===== Information supplied

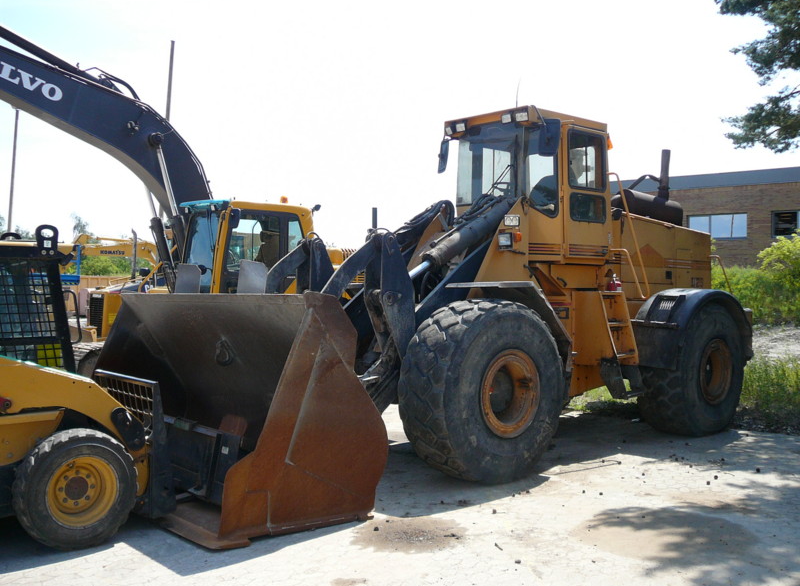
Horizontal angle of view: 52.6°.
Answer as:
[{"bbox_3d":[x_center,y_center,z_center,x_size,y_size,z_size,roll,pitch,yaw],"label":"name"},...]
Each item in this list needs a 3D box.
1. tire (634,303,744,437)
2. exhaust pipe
[{"bbox_3d":[3.456,0.900,9.585,1.580,1.580,0.630,1,0,-42],"label":"tire"},{"bbox_3d":[3.622,-1.612,11.098,0.140,0.700,0.140,4,0,-42],"label":"exhaust pipe"}]

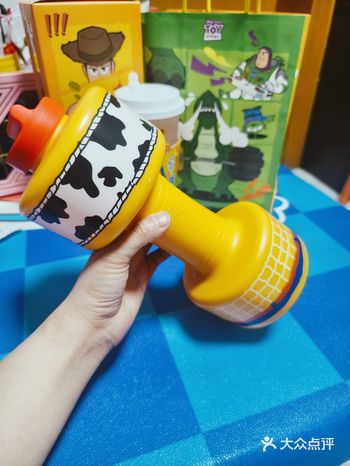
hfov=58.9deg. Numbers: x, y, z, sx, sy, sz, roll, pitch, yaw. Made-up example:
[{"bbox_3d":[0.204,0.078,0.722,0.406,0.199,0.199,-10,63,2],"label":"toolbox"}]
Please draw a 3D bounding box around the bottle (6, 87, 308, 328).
[{"bbox_3d":[-0.012,-0.017,0.269,0.261,0.111,0.111,31,0,-24],"label":"bottle"}]

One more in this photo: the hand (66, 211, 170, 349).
[{"bbox_3d":[-0.045,0.032,0.261,0.130,0.072,0.080,-56,22,-19],"label":"hand"}]

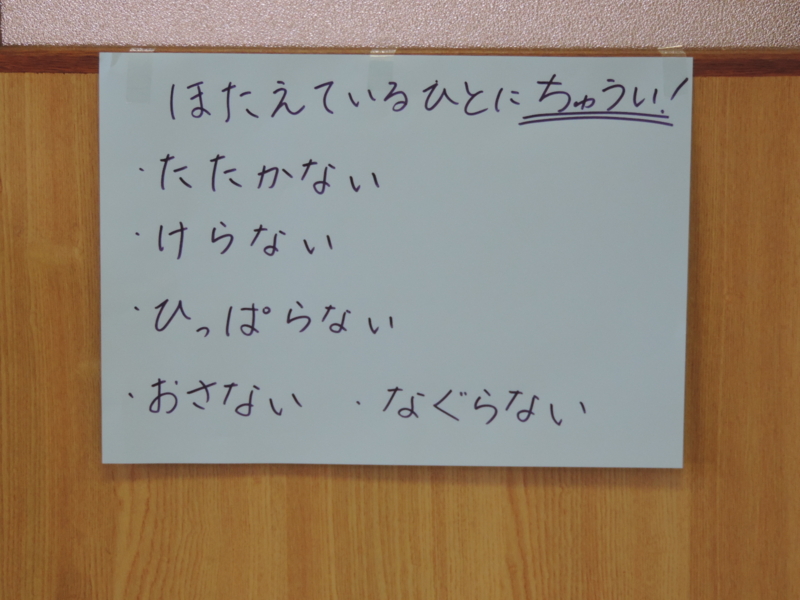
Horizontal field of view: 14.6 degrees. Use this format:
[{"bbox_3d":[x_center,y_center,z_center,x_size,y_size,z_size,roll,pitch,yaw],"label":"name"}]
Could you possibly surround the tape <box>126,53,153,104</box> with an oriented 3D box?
[{"bbox_3d":[-0.160,-0.136,1.916,0.015,0.032,0.002,3,8,-1],"label":"tape"}]

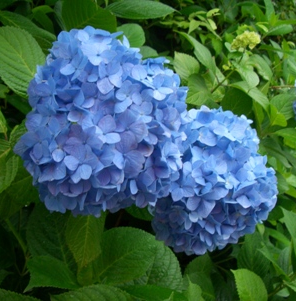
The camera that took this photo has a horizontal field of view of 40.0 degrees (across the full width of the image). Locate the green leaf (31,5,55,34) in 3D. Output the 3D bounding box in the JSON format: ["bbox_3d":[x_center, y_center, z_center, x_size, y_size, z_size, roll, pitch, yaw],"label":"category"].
[{"bbox_3d":[-0.170,-0.214,0.660,0.040,0.024,0.052,-6,61,-10],"label":"green leaf"}]

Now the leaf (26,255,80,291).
[{"bbox_3d":[-0.125,0.159,0.530,0.072,0.026,0.052,0,53,7],"label":"leaf"}]

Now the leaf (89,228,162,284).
[{"bbox_3d":[-0.030,0.127,0.490,0.092,0.040,0.082,0,60,0],"label":"leaf"}]

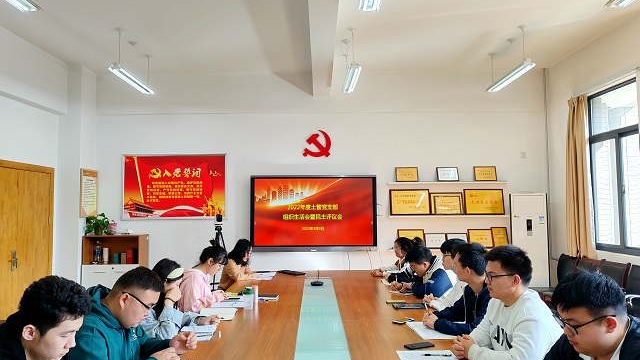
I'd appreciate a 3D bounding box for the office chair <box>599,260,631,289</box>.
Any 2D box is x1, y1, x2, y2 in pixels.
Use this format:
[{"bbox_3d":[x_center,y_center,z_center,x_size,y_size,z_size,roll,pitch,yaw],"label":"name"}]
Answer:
[{"bbox_3d":[2.791,1.307,5.117,0.620,0.970,0.570,0,-3,-1],"label":"office chair"}]

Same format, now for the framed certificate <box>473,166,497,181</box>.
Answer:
[{"bbox_3d":[2.382,-0.088,7.185,0.331,0.219,0.020,0,-18,-1],"label":"framed certificate"}]

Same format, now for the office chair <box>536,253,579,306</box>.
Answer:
[{"bbox_3d":[2.834,1.399,6.037,0.620,0.980,0.570,0,-4,-5],"label":"office chair"}]

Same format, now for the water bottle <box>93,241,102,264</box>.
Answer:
[{"bbox_3d":[-3.054,1.000,6.860,0.092,0.325,0.092,0,-3,-1],"label":"water bottle"}]

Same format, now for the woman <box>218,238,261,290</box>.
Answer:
[{"bbox_3d":[-0.922,1.267,5.643,0.630,1.200,0.500,-1,-4,11],"label":"woman"}]

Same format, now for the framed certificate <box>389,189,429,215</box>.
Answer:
[{"bbox_3d":[1.285,0.319,7.084,0.559,0.364,0.025,0,-16,-1],"label":"framed certificate"}]

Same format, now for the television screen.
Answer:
[{"bbox_3d":[-0.087,0.479,7.083,1.794,1.085,0.090,0,-3,-1],"label":"television screen"}]

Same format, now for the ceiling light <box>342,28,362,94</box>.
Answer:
[{"bbox_3d":[0.390,-1.404,6.136,0.150,0.447,1.289,0,-3,-1],"label":"ceiling light"}]

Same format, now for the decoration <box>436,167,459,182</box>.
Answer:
[{"bbox_3d":[1.825,-0.076,7.126,0.281,0.197,0.025,0,-17,-1],"label":"decoration"}]

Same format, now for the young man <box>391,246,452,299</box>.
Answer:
[{"bbox_3d":[0.937,1.180,4.375,0.720,1.183,0.540,0,-3,-13],"label":"young man"}]

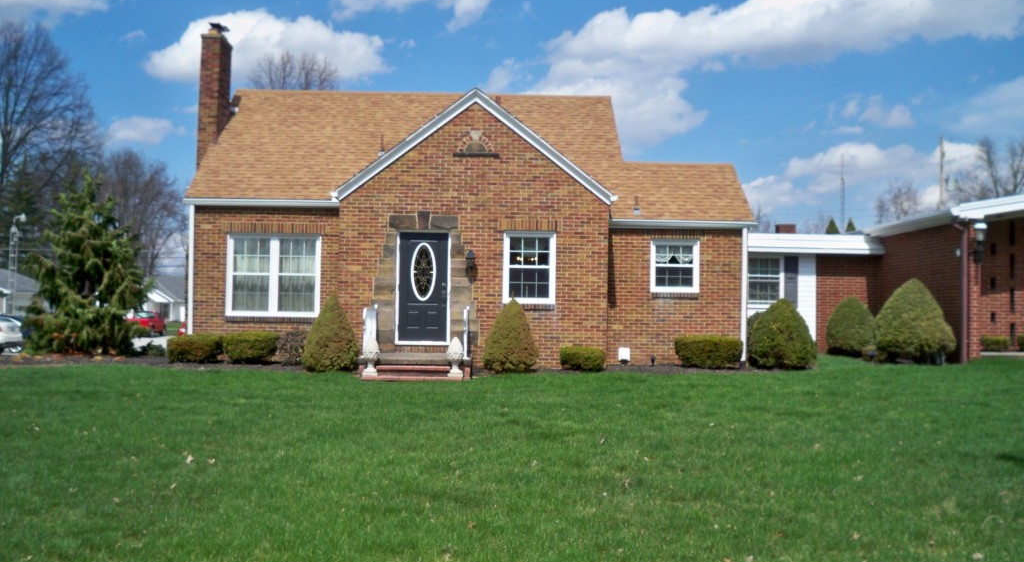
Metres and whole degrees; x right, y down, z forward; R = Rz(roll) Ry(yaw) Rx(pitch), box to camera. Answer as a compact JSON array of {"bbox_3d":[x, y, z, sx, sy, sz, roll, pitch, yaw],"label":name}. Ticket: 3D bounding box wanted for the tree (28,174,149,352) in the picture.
[{"bbox_3d":[-9.512,-0.361,23.200,2.700,4.050,2.700,1,-2,0],"label":"tree"}]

==========

Set down the material exactly as given, but print none of the pictures.

Horizontal angle of view: 52.6°.
Answer as:
[{"bbox_3d":[x_center,y_center,z_center,x_size,y_size,z_size,roll,pitch,yaw],"label":"name"},...]
Each item in this list needs a 3D box.
1. tire (634,303,744,437)
2. exhaust pipe
[{"bbox_3d":[3.456,0.900,9.585,1.580,1.580,0.630,1,0,-42],"label":"tire"},{"bbox_3d":[3.622,-1.612,11.098,0.140,0.700,0.140,4,0,-42],"label":"exhaust pipe"}]

hfov=58.9deg. Numbers: x, y, z, sx, sy, sz, roll, pitch, yaw. Made-up example:
[{"bbox_3d":[0.204,0.078,0.722,0.406,0.199,0.199,-10,63,2],"label":"toolbox"}]
Please draw a 3D bounding box around the bottle (6, 87, 308, 328).
[{"bbox_3d":[-0.012,-0.017,0.269,0.261,0.111,0.111,31,0,-24],"label":"bottle"}]

One more in this photo: the hand (66, 211, 170, 349).
[{"bbox_3d":[-0.045,0.032,0.261,0.130,0.072,0.080,-56,22,-19],"label":"hand"}]

Horizontal field of view: 14.6 degrees. Use this format:
[{"bbox_3d":[x_center,y_center,z_center,x_size,y_size,z_size,roll,pitch,yaw],"label":"name"}]
Could you possibly surround the tape <box>126,53,153,104</box> with an oriented 3D box?
[{"bbox_3d":[-0.160,-0.136,1.916,0.015,0.032,0.002,3,8,-1],"label":"tape"}]

The camera that took this photo has a horizontal field of view of 40.0 degrees (across the full width of the image). Locate the green leaf (31,5,55,34) in 3D. Output the 3D bounding box in the JSON format: ["bbox_3d":[x_center, y_center, z_center, x_size, y_size, z_size, roll, pitch, yaw],"label":"category"].
[{"bbox_3d":[-0.170,-0.214,0.660,0.040,0.024,0.052,-6,61,-10],"label":"green leaf"}]

Now the leaf (26,255,80,291).
[{"bbox_3d":[-0.125,0.159,0.530,0.072,0.026,0.052,0,53,7],"label":"leaf"}]

Now the leaf (89,228,162,284).
[{"bbox_3d":[-0.030,0.127,0.490,0.092,0.040,0.082,0,60,0],"label":"leaf"}]

I'd appreciate a 3D bounding box for the office chair <box>599,260,631,289</box>.
Any 2D box is x1, y1, x2, y2 in pixels.
Use this format:
[{"bbox_3d":[x_center,y_center,z_center,x_size,y_size,z_size,roll,pitch,yaw],"label":"name"}]
Answer:
[{"bbox_3d":[2.791,1.307,5.117,0.620,0.970,0.570,0,-3,-1],"label":"office chair"}]

Same format, now for the framed certificate <box>473,166,497,181</box>.
Answer:
[{"bbox_3d":[2.382,-0.088,7.185,0.331,0.219,0.020,0,-18,-1],"label":"framed certificate"}]

Same format, now for the office chair <box>536,253,579,306</box>.
Answer:
[{"bbox_3d":[2.834,1.399,6.037,0.620,0.980,0.570,0,-4,-5],"label":"office chair"}]

Same format, now for the water bottle <box>93,241,102,264</box>.
Answer:
[{"bbox_3d":[-3.054,1.000,6.860,0.092,0.325,0.092,0,-3,-1],"label":"water bottle"}]

Same format, now for the woman <box>218,238,261,290</box>.
Answer:
[{"bbox_3d":[-0.922,1.267,5.643,0.630,1.200,0.500,-1,-4,11],"label":"woman"}]

Same format, now for the framed certificate <box>389,189,429,215</box>.
Answer:
[{"bbox_3d":[1.285,0.319,7.084,0.559,0.364,0.025,0,-16,-1],"label":"framed certificate"}]

Same format, now for the television screen.
Answer:
[{"bbox_3d":[-0.087,0.479,7.083,1.794,1.085,0.090,0,-3,-1],"label":"television screen"}]

Same format, now for the ceiling light <box>342,28,362,94</box>.
Answer:
[{"bbox_3d":[0.390,-1.404,6.136,0.150,0.447,1.289,0,-3,-1],"label":"ceiling light"}]

Same format, now for the decoration <box>436,167,459,182</box>.
Answer:
[{"bbox_3d":[1.825,-0.076,7.126,0.281,0.197,0.025,0,-17,-1],"label":"decoration"}]

Same format, now for the young man <box>391,246,452,299</box>.
Answer:
[{"bbox_3d":[0.937,1.180,4.375,0.720,1.183,0.540,0,-3,-13],"label":"young man"}]

Metres and whole degrees; x right, y down, z forward; R = Rz(roll) Ry(yaw) Rx(pitch), box to camera. Answer as a compact JSON array of {"bbox_3d":[x, y, z, sx, sy, sz, roll, pitch, yaw],"label":name}. Ticket: 3D bounding box wanted for the tree (28,174,149,352) in the picture.
[{"bbox_3d":[-9.512,-0.361,23.200,2.700,4.050,2.700,1,-2,0],"label":"tree"}]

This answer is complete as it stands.